Unmöglichkeit der überwiegenden Lebensunterhaltssicherung wegen Krankheit

Kennen Sie das, wenn jemand Dinge unnötig kompliziert ausdrückt? Der HRRF-Newsletter macht das manchmal (selten genug, hoffe ich), aber das Bundesverwaltungsgericht ist in seiner Pressemitteilung vom 25. September 2025, in der es über sein (noch nicht im Volltext vorliegendes) Urteil vom selben Tag (Az. 1 C 17.24) berichtet, auch ein Kandidat. Es geht darum, dass ein Anspruch auf eine Aufenthaltserlaubnis nach § 25b AufenthG wegen nachhaltiger Integration an sich voraussetzt (siehe § 25b Abs. 1 S. 2 Nr. 3 AufenthG), dass der Lebensunterhalt überwiegend durch Erwerbstätigkeit gesichert wird. Es gibt aber eine Ausnahme in § 25b Abs. 3 AufenthG, wonach diese Voraussetzung nicht vorliegen muss, wenn der Ausländer sie „wegen“ einer körperlichen, geistigen oder seelischen Krankheit oder Behinderung oder aus Altersgründen nicht erfüllen kann. Das Wort „wegen“ meint, dass die Krankheit, Behinderung oder Altersgründe die Ursache dafür sein muss, dass der Ausländer seinen Lebensunterhalt nicht (überwiegend) durch Erwerbstätigkeit sichern kann.
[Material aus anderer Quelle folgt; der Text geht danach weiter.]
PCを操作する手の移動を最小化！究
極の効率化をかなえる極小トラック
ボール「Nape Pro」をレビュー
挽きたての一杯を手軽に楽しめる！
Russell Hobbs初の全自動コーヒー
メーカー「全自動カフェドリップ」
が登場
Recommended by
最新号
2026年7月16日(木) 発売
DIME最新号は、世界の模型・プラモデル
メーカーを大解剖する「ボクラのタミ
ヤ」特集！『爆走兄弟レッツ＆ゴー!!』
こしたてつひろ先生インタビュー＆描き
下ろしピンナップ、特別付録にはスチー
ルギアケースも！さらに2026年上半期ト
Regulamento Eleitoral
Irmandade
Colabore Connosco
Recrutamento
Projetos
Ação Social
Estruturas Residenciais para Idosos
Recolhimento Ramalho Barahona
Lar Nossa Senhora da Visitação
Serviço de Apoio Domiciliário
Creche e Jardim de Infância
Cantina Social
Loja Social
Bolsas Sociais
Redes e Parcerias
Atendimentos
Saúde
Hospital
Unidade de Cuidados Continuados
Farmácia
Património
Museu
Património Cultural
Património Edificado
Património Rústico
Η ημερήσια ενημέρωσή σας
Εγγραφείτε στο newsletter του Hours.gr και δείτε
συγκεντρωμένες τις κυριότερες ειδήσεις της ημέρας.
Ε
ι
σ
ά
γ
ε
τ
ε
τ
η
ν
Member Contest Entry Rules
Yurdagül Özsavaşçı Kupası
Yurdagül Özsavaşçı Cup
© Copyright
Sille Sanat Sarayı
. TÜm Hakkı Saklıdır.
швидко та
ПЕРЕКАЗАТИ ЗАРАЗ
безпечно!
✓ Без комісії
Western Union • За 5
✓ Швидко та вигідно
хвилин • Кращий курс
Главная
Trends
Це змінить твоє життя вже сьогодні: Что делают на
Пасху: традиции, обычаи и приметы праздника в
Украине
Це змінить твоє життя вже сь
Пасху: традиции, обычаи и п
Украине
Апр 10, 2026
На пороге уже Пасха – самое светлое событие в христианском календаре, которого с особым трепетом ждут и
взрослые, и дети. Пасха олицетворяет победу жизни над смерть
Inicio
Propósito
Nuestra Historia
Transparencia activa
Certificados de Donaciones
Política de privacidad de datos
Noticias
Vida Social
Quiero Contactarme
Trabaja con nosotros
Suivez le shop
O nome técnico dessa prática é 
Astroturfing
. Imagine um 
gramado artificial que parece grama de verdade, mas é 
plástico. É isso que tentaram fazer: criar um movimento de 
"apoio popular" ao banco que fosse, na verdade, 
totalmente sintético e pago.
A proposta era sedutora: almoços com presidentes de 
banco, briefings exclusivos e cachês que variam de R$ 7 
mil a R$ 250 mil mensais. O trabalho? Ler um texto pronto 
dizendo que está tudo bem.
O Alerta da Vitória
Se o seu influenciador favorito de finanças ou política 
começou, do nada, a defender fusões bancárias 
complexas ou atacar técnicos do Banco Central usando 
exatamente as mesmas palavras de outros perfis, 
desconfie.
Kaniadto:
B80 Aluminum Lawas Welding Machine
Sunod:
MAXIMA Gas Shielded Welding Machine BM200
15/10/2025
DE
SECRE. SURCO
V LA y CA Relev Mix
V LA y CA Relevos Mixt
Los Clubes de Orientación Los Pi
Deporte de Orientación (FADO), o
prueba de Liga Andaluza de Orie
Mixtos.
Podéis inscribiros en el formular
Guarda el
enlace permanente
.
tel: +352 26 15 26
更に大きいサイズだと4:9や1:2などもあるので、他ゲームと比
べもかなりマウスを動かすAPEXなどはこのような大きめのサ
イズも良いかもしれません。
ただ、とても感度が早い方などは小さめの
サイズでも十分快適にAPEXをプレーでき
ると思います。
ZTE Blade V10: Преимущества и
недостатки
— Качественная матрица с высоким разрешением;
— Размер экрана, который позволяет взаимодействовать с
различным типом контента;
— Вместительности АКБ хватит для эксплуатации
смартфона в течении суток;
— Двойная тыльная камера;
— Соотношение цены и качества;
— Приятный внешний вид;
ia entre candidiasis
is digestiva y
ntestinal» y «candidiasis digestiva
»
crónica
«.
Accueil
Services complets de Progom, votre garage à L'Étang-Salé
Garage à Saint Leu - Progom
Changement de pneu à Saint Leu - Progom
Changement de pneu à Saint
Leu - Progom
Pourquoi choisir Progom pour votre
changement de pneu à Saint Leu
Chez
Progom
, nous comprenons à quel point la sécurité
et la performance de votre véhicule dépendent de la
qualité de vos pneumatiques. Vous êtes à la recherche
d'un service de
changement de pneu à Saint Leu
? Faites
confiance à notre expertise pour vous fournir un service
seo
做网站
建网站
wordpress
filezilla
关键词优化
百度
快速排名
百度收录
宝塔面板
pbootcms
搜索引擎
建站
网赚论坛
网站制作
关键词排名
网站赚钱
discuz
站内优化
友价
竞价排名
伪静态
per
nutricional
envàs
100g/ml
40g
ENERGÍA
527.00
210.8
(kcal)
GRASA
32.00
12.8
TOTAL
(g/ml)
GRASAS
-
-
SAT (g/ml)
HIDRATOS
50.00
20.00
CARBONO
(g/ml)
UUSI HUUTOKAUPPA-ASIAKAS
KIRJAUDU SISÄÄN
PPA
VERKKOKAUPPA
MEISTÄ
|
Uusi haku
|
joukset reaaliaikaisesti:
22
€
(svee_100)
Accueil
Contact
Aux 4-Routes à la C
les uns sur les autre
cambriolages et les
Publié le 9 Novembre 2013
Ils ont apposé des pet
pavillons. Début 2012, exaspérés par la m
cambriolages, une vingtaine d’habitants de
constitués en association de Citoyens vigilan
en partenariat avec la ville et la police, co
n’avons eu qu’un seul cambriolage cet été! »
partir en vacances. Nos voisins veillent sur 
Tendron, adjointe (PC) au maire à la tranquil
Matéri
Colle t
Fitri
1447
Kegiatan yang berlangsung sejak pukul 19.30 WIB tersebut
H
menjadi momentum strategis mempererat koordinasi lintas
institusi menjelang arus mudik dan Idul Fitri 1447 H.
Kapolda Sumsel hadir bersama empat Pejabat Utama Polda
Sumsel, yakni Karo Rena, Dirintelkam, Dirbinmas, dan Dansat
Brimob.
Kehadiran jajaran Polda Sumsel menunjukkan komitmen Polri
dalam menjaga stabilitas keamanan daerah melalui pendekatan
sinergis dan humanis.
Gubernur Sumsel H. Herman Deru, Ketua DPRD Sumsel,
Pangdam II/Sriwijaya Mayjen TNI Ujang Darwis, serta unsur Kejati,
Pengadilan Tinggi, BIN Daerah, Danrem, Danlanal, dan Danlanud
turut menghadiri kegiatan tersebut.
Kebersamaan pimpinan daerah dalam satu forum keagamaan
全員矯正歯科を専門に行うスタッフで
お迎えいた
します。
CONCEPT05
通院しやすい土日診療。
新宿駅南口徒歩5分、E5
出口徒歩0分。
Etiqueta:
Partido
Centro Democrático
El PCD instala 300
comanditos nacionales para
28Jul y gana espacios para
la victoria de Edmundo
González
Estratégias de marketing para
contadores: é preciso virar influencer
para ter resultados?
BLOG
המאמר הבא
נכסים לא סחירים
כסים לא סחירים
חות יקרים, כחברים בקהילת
Was ist aber, wenn es mehrere Ursachen gibt? Also etwa zunächst eine nicht so tolle Berufsausbildung, die dazu führt, dass der Lebensunterhalt nicht überwiegend durch Erwerbstätigkeit gesichert werden konnte, dann irgendwann zusätzlich noch eine Krankheit. Ist die Krankheit ursächlich für die fehlende Lebensunterhaltssicherung? Eigentlich nicht, denn der Lebensunterhalt war auch schon vor dem Auftreten der Krankheit nicht (überwiegend) gesichert. Auf welche Art von Kausalität es hier ankommen soll, war die zentrale Frage in diesem Verfahren. Die Pressemitteilung des Bundesverwaltungsgerichts liest sich ausschnittsweise so:

(1.) „Die Kausalität im Sinne des § 25b Abs. 3 AufenthG ist nicht im Rahmen einer Gesamtbetrachtung unter Einbeziehung weiterer Ursachen einer gegenwärtigen oder früheren Unfähigkeit zur Sicherung des Lebensunterhalts zu bestimmen“ – das verstehe ich so, dass eine Mitursächlichkeit auch eine Ursächlichkeit sein soll: Man tut bei jeder Einzelursache so, als ob sie die einzige Ursache wäre. Es kommt also nicht darauf an, dass der Lebensunterhalt schon vor dem Auftreten der Krankheit nicht (überwiegend) gesichert war.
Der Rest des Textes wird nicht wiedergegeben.